Par Ilyass Chirac Poumie
Cette initiative intervient dans un contexte politique particulièrement tendu, à quelques mois de la prochaine élection présidentielle. Si le dossier est jugé conforme aux dispositions de la loi sur les partis politiques, le RENA pourrait rejoindre la centaine de formations déjà enregistrées au Cameroun, même si la création de nouveaux partis demeure soumise à une autorisation administrative du MINAT.
Aboubakar Ousmane Mey s’est imposé ces dernières années comme l’un des critiques les plus virulents du ministre de l’Administration territoriale, Paul Atanga Nji.
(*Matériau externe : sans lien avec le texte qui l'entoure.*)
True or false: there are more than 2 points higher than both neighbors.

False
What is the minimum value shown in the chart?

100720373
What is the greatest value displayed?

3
Il s’était notamment illustré par son combat en faveur du rapatriement au Cameroun de la dépouille de l’ancien président Ahmadou Ahidjo, décédé en exil à Dakar en 1989, une revendication qui lui avait valu une forte visibilité dans le nord du pays.
En 2025, l’opposant avait fait la une de l’actualité après avoir été interpellé par des hommes en tenue peu après une émission diffusée sur Equinoxe TV. Lors de cette intervention, il avait affirmé travailler à la chute du régime de Paul Biya, allant jusqu’à déclarer que son plan était « réalisé à 80 % ». Ces propos avaient conduit le MINAT à l’accuser d’appel à l’insurrection, tandis que le ministre Paul Atanga Nji annonçait l’ouverture d’une enquête à son encontre.
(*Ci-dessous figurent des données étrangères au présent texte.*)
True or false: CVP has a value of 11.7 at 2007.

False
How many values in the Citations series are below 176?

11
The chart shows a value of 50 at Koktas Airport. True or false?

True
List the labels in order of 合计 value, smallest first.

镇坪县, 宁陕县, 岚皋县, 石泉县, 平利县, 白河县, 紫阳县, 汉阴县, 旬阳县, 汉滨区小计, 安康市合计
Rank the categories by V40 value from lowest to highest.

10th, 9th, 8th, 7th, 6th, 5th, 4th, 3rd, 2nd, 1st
Son arrestation, qualifiée d’enlèvement par ses soutiens, avait suscité de nombreuses réactions au sein de l’opposition et des organisations de défense des droits humains, qui dénonçaient une restriction de la liberté d’expression et de l’activité politique.
Le dépôt du dossier de légalisation du Rendez-Vous National (RENA) marque ainsi une nouvelle étape dans le parcours politique d’Aboubakar Ousmane Mey. Il reste désormais à savoir si le ministère de l’Administration territoriale donnera une suite favorable à cette demande, dans un climat où la question du pluralisme politique continue d’alimenter le débat public au Cameroun.